The Bash shell and programming language supports a specific string syntax, wherein characters are enclosed between $" and ", which I have never seen anyone use on purpose1.

Bash string syntaxes

Bash supports multiple syntaxes for strings:

Name Example Description
Single-quoted 'hello' Verbatim contents
Double-quoted "hello" Interpolation enabled
ANSI-C quoted $'hello' Some backslash sequences are interpreted
Translatable $"hello" Looks up translation based on locale settings

The first two syntaxes exist in Posix.
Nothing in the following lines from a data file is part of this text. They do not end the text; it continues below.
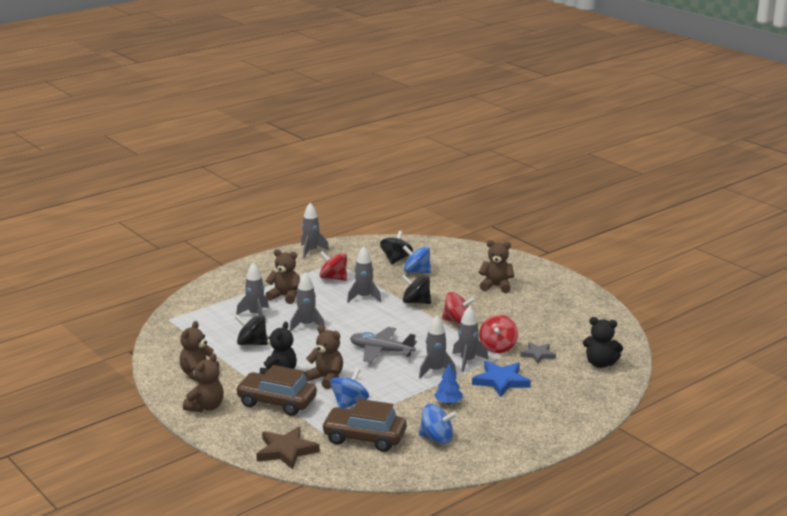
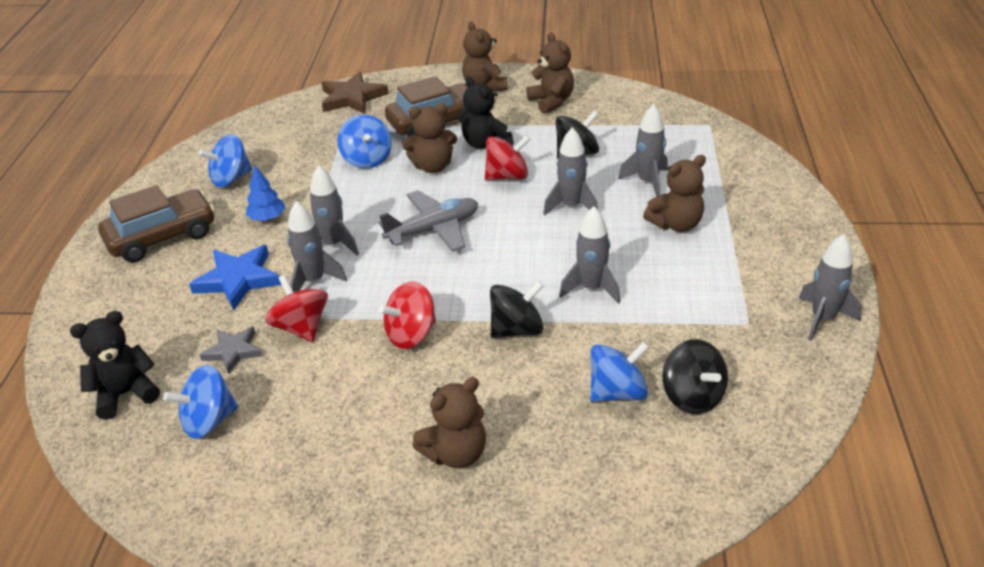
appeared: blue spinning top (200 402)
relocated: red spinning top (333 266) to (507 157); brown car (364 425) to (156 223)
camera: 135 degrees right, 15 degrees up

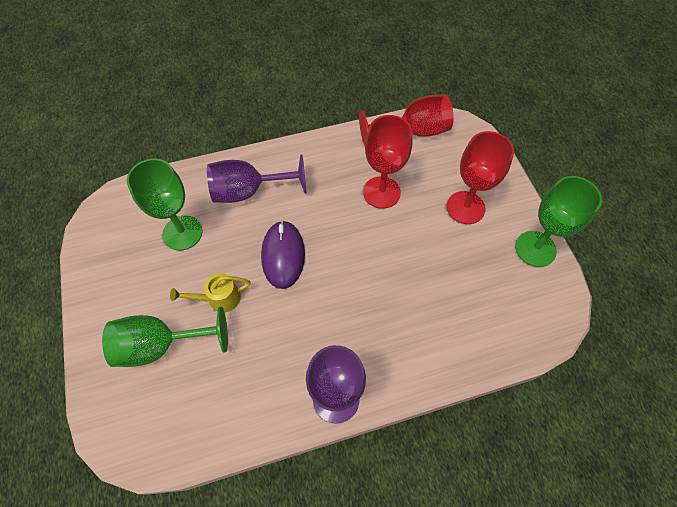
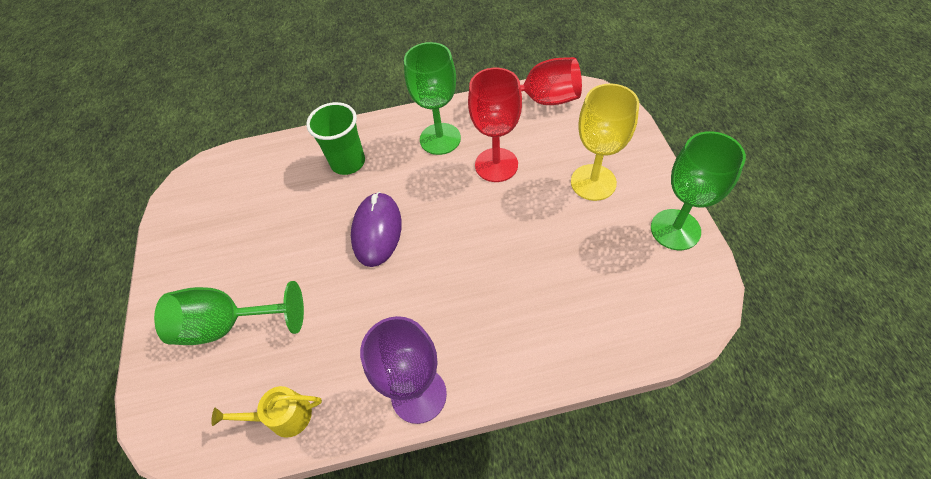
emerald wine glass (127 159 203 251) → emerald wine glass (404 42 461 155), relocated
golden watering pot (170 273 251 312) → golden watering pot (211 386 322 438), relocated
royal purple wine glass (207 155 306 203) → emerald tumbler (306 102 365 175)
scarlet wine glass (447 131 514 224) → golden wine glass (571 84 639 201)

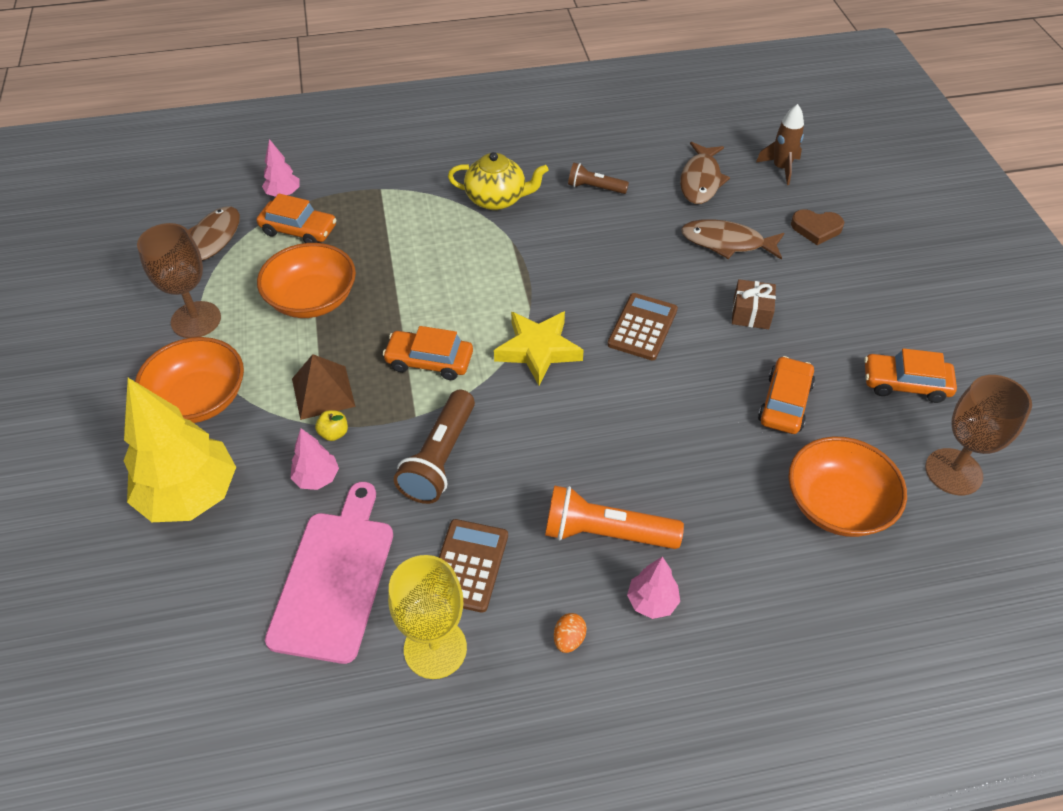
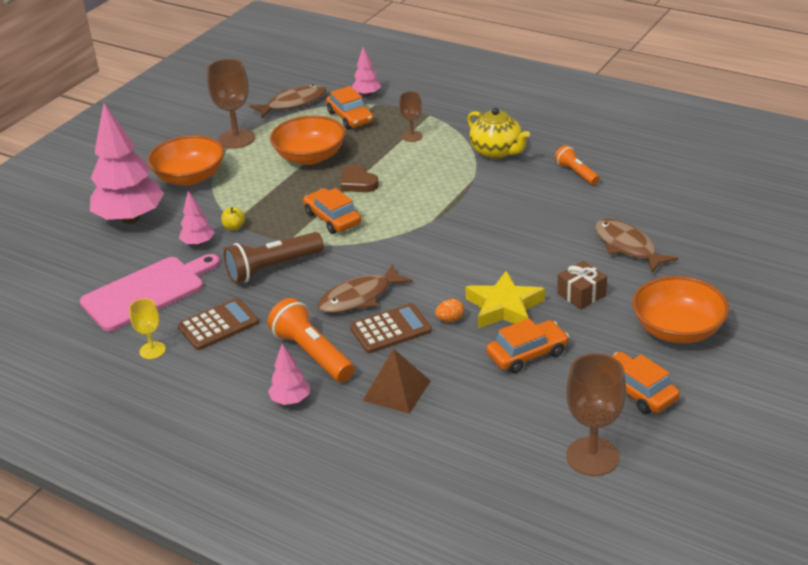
brown toy rocket (756 104 804 185) → -
- → brown wine glass (399 92 423 142)
brown pyramid (292 354 355 420) → brown pyramid (363 349 431 414), relocated
golden star (494 311 584 385) → golden star (465 271 545 329), relocated
orange toy egg (554 613 587 653) → orange toy egg (435 299 464 322), relocated
brown pocket calculator (607 293 678 361) → brown pocket calculator (350 303 432 353), relocated
brown toy fish (680 142 730 204) → brown toy fish (317 264 413 313), relocated
orange serving bowl (788 437 907 537) → orange serving bowl (632 276 729 344), relocated
brown heart shape (791 209 844 245) → brown heart shape (341 165 379 192), relocated
golden tree (124 378 236 522) → rosy tree (90 103 164 224)
brown pocket torch (568 163 629 194) → orange pocket torch (555 145 600 185)
golden wine glass (388 555 467 679) → golden wine glass (129 299 166 359), x0.56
Single quotes are good when no interpolation is expected or wanted; meaning that each character within a single-quoted string is taken as-is, and there is no way to include a single quote character within the string.

$ foo=hello

# Single quotes
#
# `$foo' is retained literally:
$ echo 'Hello, $foo.'
Hello, $foo.

# Double quotes
#
# `$foo' is replaced with the value of variable `foo':
$ echo "Hello, $foo."
Hello, hello.

The dollar-single-quote syntax can be useful to print some non-printable characters using backslash escapes, or to make it clear in the source code that specific whitespace characters are used:

$ echo $'foo\tbar' >out.tsv
$ od -c out.tsv
0000000    f   o   o  \t   b   a   r  \n
0000010

In the above, we can see that characters 'f', 'o', 'o', tab, 'b', 'a', 'r', were written (plus a final newline added by echo).
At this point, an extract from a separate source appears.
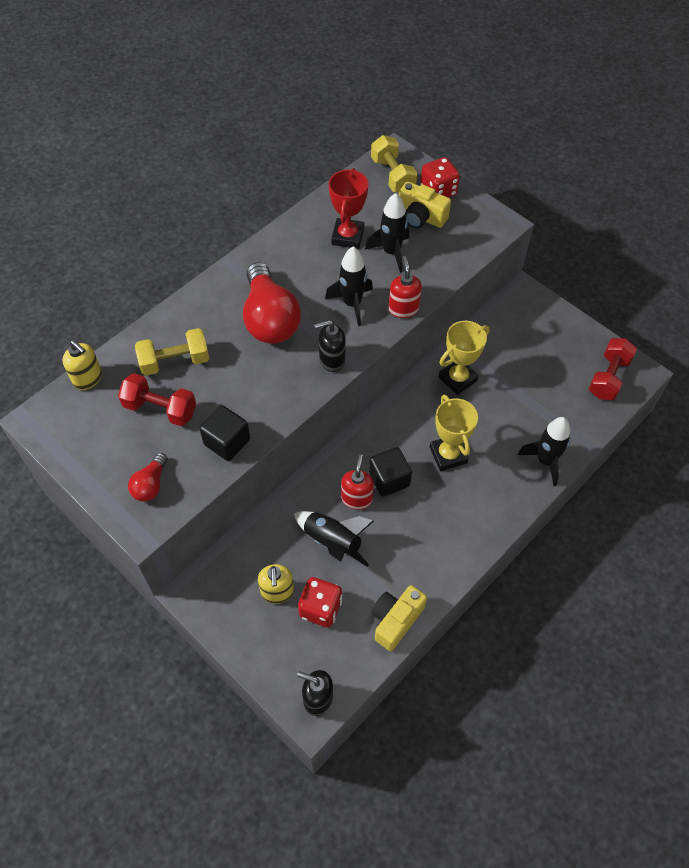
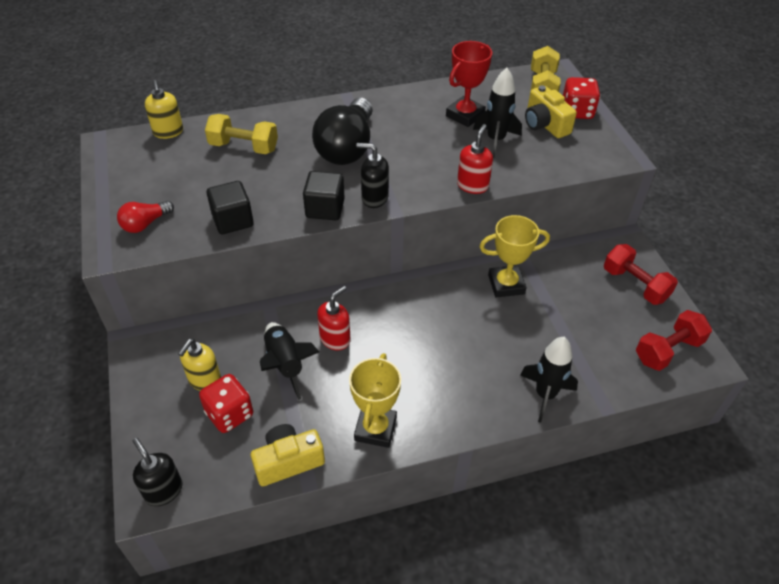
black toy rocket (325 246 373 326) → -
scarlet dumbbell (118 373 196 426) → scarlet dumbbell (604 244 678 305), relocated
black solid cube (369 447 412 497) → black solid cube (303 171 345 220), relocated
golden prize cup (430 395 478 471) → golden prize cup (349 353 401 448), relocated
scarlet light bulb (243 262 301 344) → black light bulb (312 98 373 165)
The fourth syntax, $"foo", I have never seen used on purpose (I think all the uses I’ve witnessed around me stemmed from assuming that this was the way to get the feature set from double quotes; as some programming languages use syntax that is not just "foo" for this).

Translatable strings

Until recently (as of Bash 5.1, which was current until September 2022), documentation on the feature was limited to2:

A double-quoted string preceded by a dollar sign ($"string") will cause the string to be translated according to the current locale. The gettext infrastructure performs the message catalog lookup and translation, using the LC_MESSAGES and TEXTDOMAIN shell variables. If the current locale is C or POSIX, or if there are no translations available, the dollar sign is ignored. If the string is translated and replaced, the replacement is double-quoted.

This at least hints to gettext being used, but does not explain in usable detail how the two environment variables mentioned are used. I also find the last sentence cryptic: what does it mean for a string, once it has been translated to be double-quoted?

Documentation for GNU gettext warns against using the feature:

GNU bash 2.0 or newer has a special shorthand for translating a string and substituting variable values in it: $"msgid". But the use of this construct is discouraged, due to the security holes it opens and due to its portability problems.

The security problems are:

  1. [Summary: accidental introduction of backquotes using a combination of legacy Asian character sets and running on a platform that does not properly group a character’s bytes together]

  2. A translator could - voluntarily or inadvertently - use backquotes “...” or dollar-parentheses “$(…)” in her translations. The enclosed strings would be executed as command lists by the shell.

This explains what the Bash man page meant with “the replacement is double-quoted”: after the characters in $"foo" are matched with a translation, that translation is not the end result; rather the string is interpreted again as if the characters in the translation had been written within double quotes in the script. For example, a translation that includes $foo as a substring would result in variable foo being retrieved.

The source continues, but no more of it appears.